Our good friend "admin" posted this rather important article about Phishing sites taking advantage of the /.well-known/ directory that is used by the ACME protocols. While the article does suggest a change to the nature of the /.well-known/ directory, it doesn't talk about fixing the root cause of this issue.

These phishing sites are set-up, generally, by outsiders that have found a way to gain write access to the system and using that ability to drop their phishing site code.

This is often very easy to do because many web sites are set-up such that the content directories are writable by the web server user. Thus any weakness that allows a remote-write to happen give the hacker easy access to write to the content directories.

Likewise, many of us who make use of the ACME protocol don't want to run those scripts as 'root' and instead make the logical choice of going with our web server user account. Although simple, this is not a very secure option.

Many of the simplest of remote content dumping attacks can be avoided by preventing the system account(s) that serve the pages from having write access to the content directories.

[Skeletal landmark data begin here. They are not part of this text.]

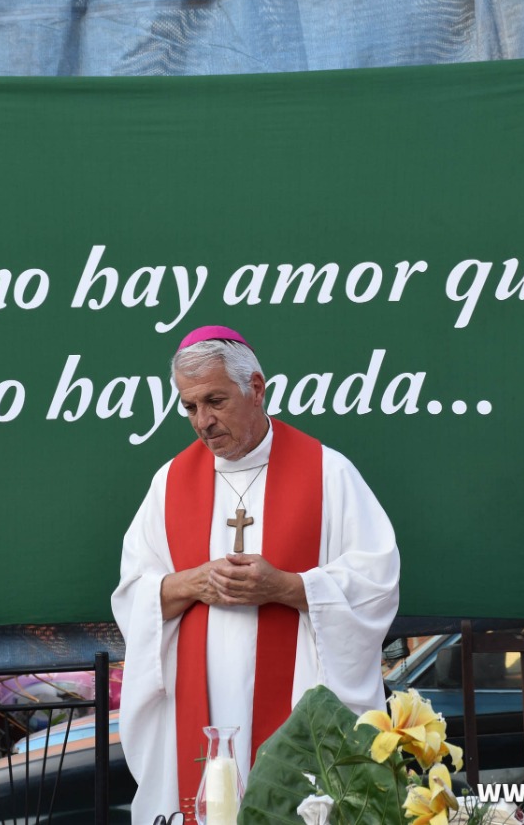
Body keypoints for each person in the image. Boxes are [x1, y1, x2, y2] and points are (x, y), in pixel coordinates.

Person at [112, 326, 401, 822]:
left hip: (296, 696)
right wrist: (195, 581)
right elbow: (133, 594)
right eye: (189, 407)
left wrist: (287, 587)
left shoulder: (327, 472)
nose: (203, 421)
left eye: (215, 401)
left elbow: (376, 581)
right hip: (198, 705)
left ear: (257, 388)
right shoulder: (169, 483)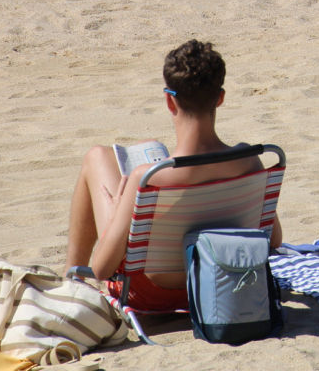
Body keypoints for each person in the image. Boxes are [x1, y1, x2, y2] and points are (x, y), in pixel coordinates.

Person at [64, 40, 283, 310]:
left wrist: (117, 206)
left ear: (169, 100)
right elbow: (273, 239)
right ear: (220, 97)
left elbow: (101, 269)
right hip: (223, 282)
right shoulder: (249, 160)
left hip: (151, 293)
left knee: (96, 156)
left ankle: (70, 284)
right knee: (147, 145)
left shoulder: (149, 178)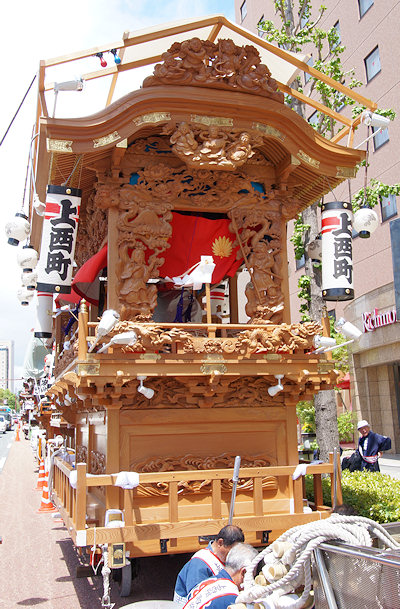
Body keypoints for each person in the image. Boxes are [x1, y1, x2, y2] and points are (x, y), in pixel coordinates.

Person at [174, 525, 245, 606]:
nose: (234, 556)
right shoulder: (199, 563)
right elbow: (198, 599)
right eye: (232, 551)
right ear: (220, 543)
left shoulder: (222, 559)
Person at [182, 543, 258, 609]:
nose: (253, 582)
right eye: (253, 576)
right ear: (244, 572)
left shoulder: (208, 582)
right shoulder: (232, 599)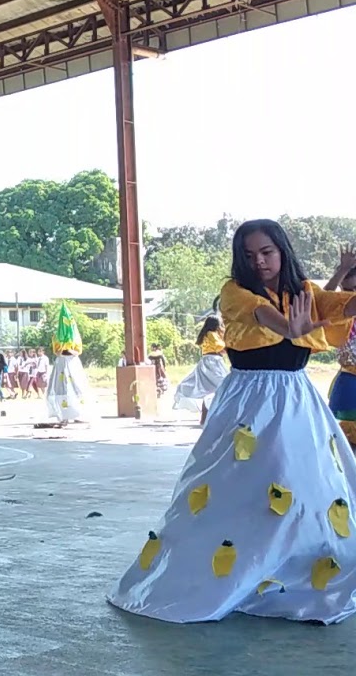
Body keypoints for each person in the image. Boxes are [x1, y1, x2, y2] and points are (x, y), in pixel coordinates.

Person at [108, 219, 356, 624]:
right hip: (250, 403)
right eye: (249, 254)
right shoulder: (234, 292)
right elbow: (268, 319)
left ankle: (289, 571)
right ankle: (237, 571)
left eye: (267, 252)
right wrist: (294, 327)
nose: (259, 262)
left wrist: (329, 301)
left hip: (296, 398)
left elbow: (339, 306)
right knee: (238, 486)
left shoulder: (303, 292)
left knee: (305, 484)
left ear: (282, 251)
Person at [172, 315, 229, 425]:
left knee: (213, 389)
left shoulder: (207, 334)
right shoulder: (212, 334)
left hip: (208, 362)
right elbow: (221, 348)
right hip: (213, 363)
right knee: (223, 385)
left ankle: (205, 417)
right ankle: (211, 416)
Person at [326, 245, 356, 447]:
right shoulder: (339, 310)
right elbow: (321, 299)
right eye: (346, 290)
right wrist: (342, 270)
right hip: (349, 385)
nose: (351, 296)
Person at [45, 304, 91, 425]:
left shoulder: (75, 336)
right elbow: (56, 351)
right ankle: (63, 415)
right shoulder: (57, 336)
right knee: (61, 387)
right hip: (61, 363)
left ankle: (78, 414)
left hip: (72, 363)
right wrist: (61, 350)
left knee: (76, 386)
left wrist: (70, 350)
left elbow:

It is a bit more work to set-up but a lot more secure.

The 'apache' or 'webserver' account can be used to run the web server but should have read-only access to the document root and all sub-directories. It may be provided write access to a small subset of directories outside the document root for storing cookie files and other activities.

If server side scripts (php, perl, phyton, etc.) are used, run them under fast-cgi and use the fast-cgi feature of giving them their own system account. This account should not be able to write to directories in the document root either. If they have to write to the file system, write your code so that they store their data outside the document root.

The acme script can, and should, be treated the same way. It should have it's own user. That user has write access to a directory outside the document root. Aliases in the web server can be used for the specific files/directories needed by the acme protocol script. One could even consider putting a wrapper around the acme script (run by root) that change permissions restrict write access by the acme system account to only those times when it is running. We have the ability to run scripts as root that spawn scripts as other system accounts. We should use these tools.

The above won't stop your web server from being hacked and used as a phishing server. But it will make it more difficult for the attacker. Combining techniques such as above with good monitoring tools and alerting when suspicious activity occurs on your server can give you enough time to respond and block the attack before damage is done.


What are your thoughts?


----------



## ShelLuser (Jan 29, 2018)

My thoughts? I see your .well-known directory and raise you with a /tmp and/or /var/tmp directory which isn't only writable for the world, but more than often also allows files to be executed.

Another way to prevent this, as far as I can tell, would be to set up specific webserver permissions using .htpasswd which isn't writable by the webserver account. If that blocks the public usage of .well-known then you might still be confronted with unwanted garbage in there, but at least it won't find its way into the world (or actually the other way around I suppose).

(edit): I realize that this has the potential to mess up a few things for 3rd parties, but one has to wage how important that is.


----------